Dataset excerpts:

((

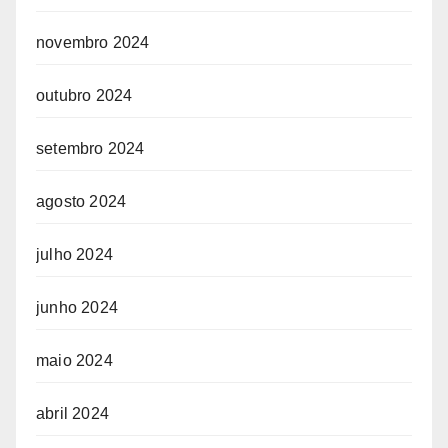
novembro 2024
outubro 2024
setembro 2024
agosto 2024
julho 2024
junho 2024
maio 2024
abril 2024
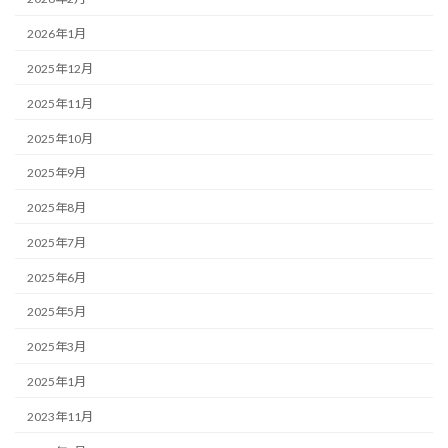
2026年1月
2025年12月
2025年11月
2025年10月
2025年9月
2025年8月
2025年7月
2025年6月
2025年5月
2025年3月
2025年1月
2023年11月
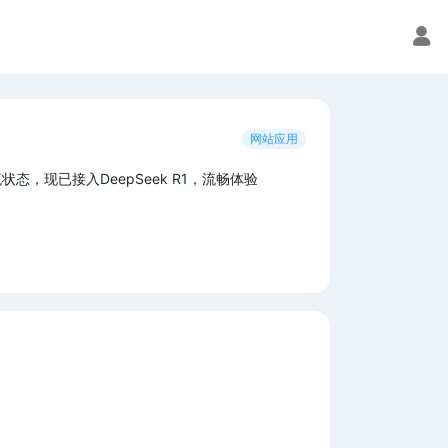
网站应用
态，现已接入DeepSeek R1，流畅体验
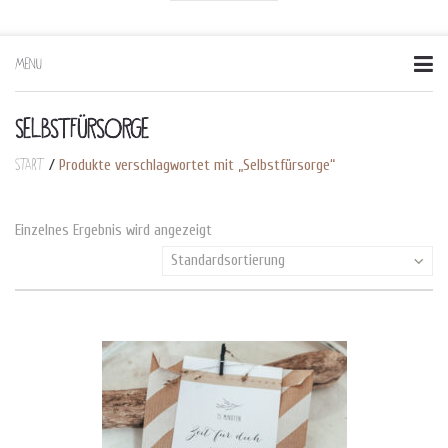
MENU
Skip
to
content
SELBSTFÜRSORGE
Start
/
Produkte verschlagwortet mit „Selbstfürsorge“
Einzelnes Ergebnis wird angezeigt
Standardsortierung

))

Exercise: Only the text of the records belongs in the answer; reproduce it verbatim, with no pictures.

Answer to this exercise:
novembro 2024
outubro 2024
setembro 2024
agosto 2024
julho 2024
junho 2024
maio 2024
abril 2024
2026年1月
2025年12月
2025年11月
2025年10月
2025年9月
2025年8月
2025年7月
2025年6月
2025年5月
2025年3月
2025年1月
2023年11月
网站应用
态，现已接入DeepSeek R1，流畅体验
MENU
Skip
to
content
SELBSTFÜRSORGE
Start
/
Produkte verschlagwortet mit „Selbstfürsorge“
Einzelnes Ergebnis wird angezeigt
Standardsortierung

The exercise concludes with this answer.